2014: Nothing in this section shall require any accommodation of any on-site medical use of marijuana in any place of education or employment, or of smoking medical marijuana in any public place.

2016: Nothing in this section shall require any health insurance provider or any government agency or authority to reimburse any person for expenses related to the medical use of marijuana.

2014: Nothing in this section shall require any health insurance provider or any government agency or authority to reimburse any person for expenses related to the medical use of marijuana.

2016: Nothing in this section shall affect or repeal laws relating to negligence or professional malpractice on the part of a qualified patient, caregiver, physician, MMTC, or its agents or employees.

2014: No such language

2016: Procedures for the issuance and annual renewal of qualifying patient identification cards to people with physician certifications and standards for renewal of such identification cards. Before issuing an identification card to a minor, the Department must receive written consent from the minor’s parent or legal guardian, in addition to the physician certification.

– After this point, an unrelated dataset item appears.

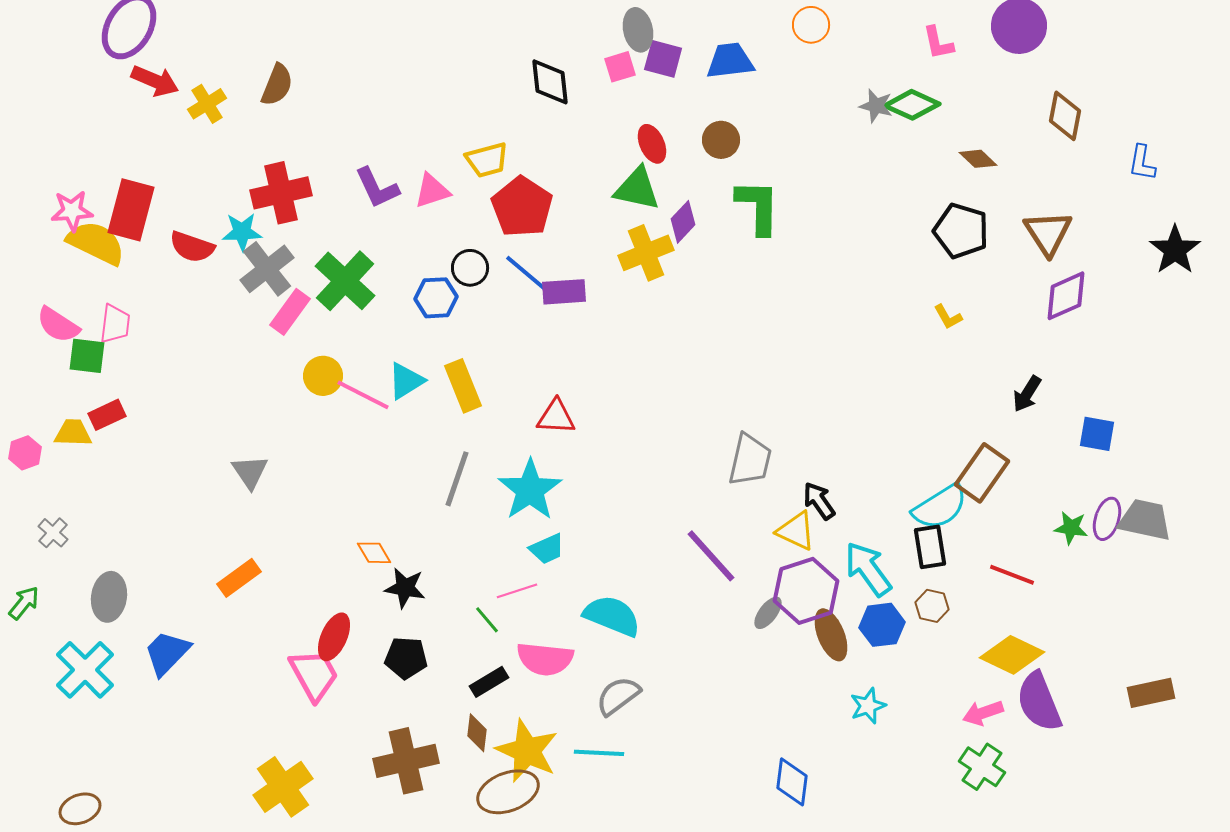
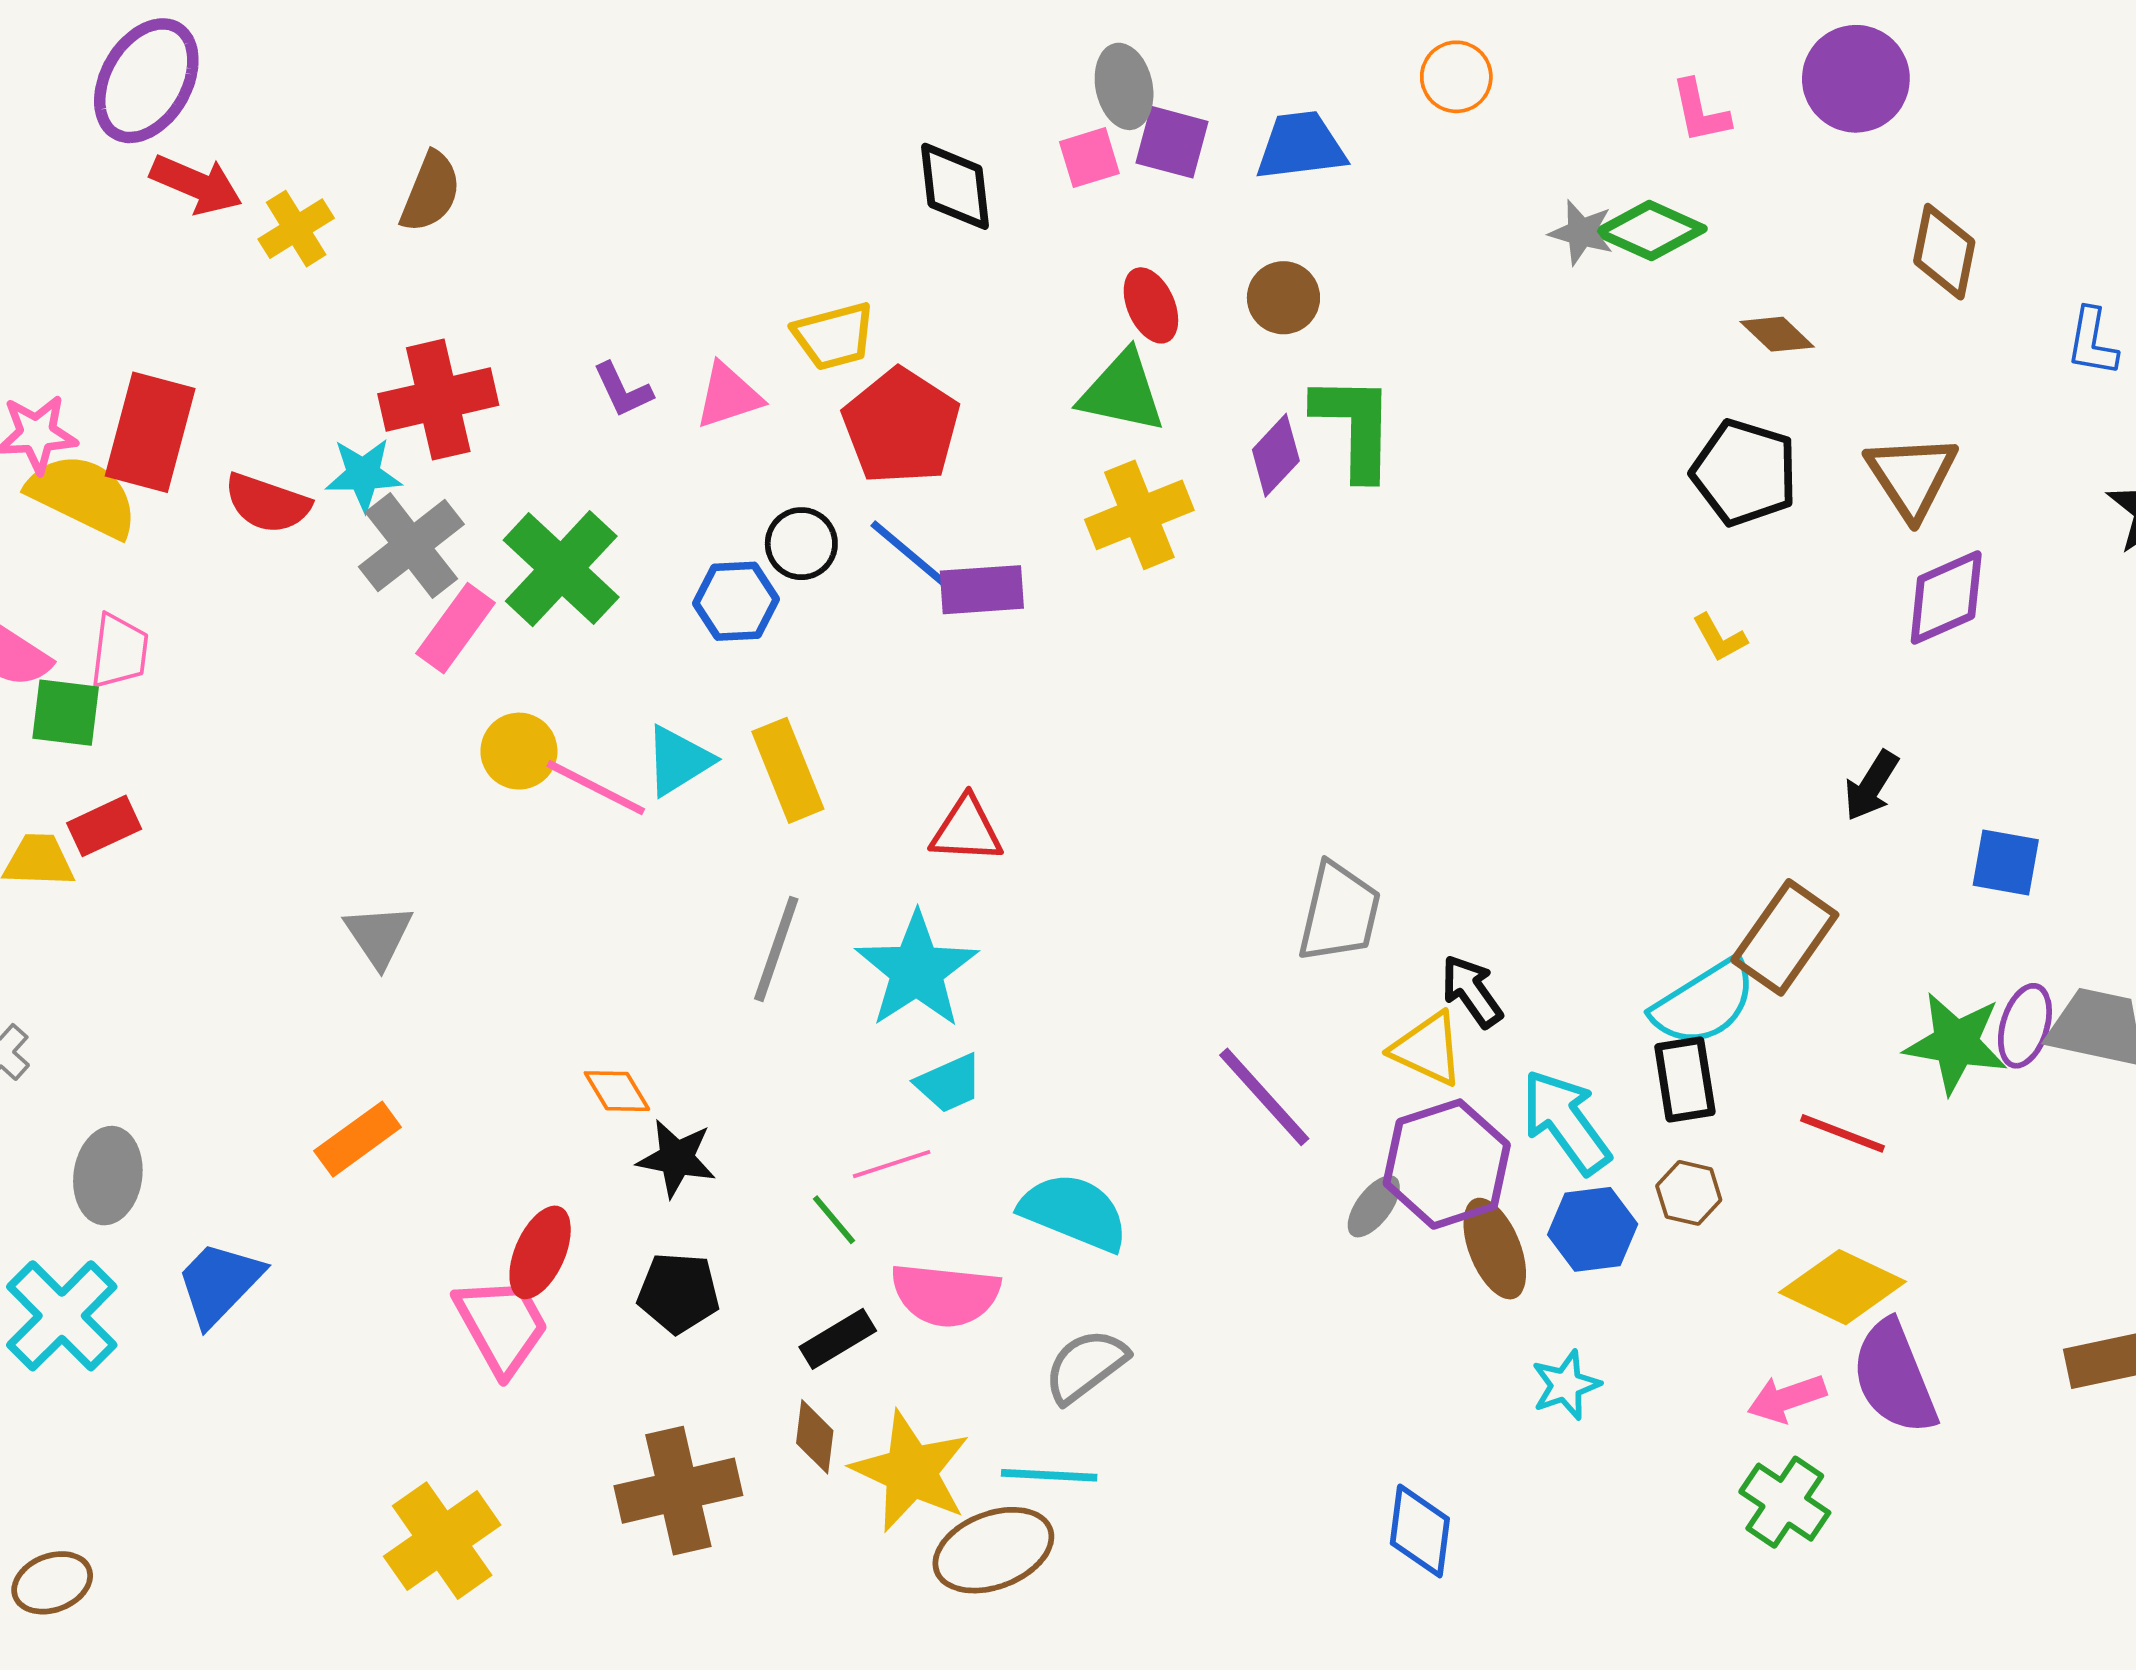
purple L-shape: (377, 188) -> (623, 390), size x0.7
purple diamond: (683, 222) -> (1276, 455), moved
green star: (1071, 528) -> (1956, 1043), size x1.6
brown ellipse: (508, 792) -> (993, 1550), moved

2014: Procedures for the issuance of qualifying patient identification cards to people with physician certifications, and standards for the renewal of such identification cards.

2016: Procedures establishing qualifications and standards for caregivers, including conducting appropriate background checks, and procedures for the issuance and annual renewal of caregiver identification cards.

2014: Procedures for the issuance of personal caregiver identification cards to persons qualified to assist with a qualifying patient’s medical use of marijuana, and standards for the renewal of such identification cards.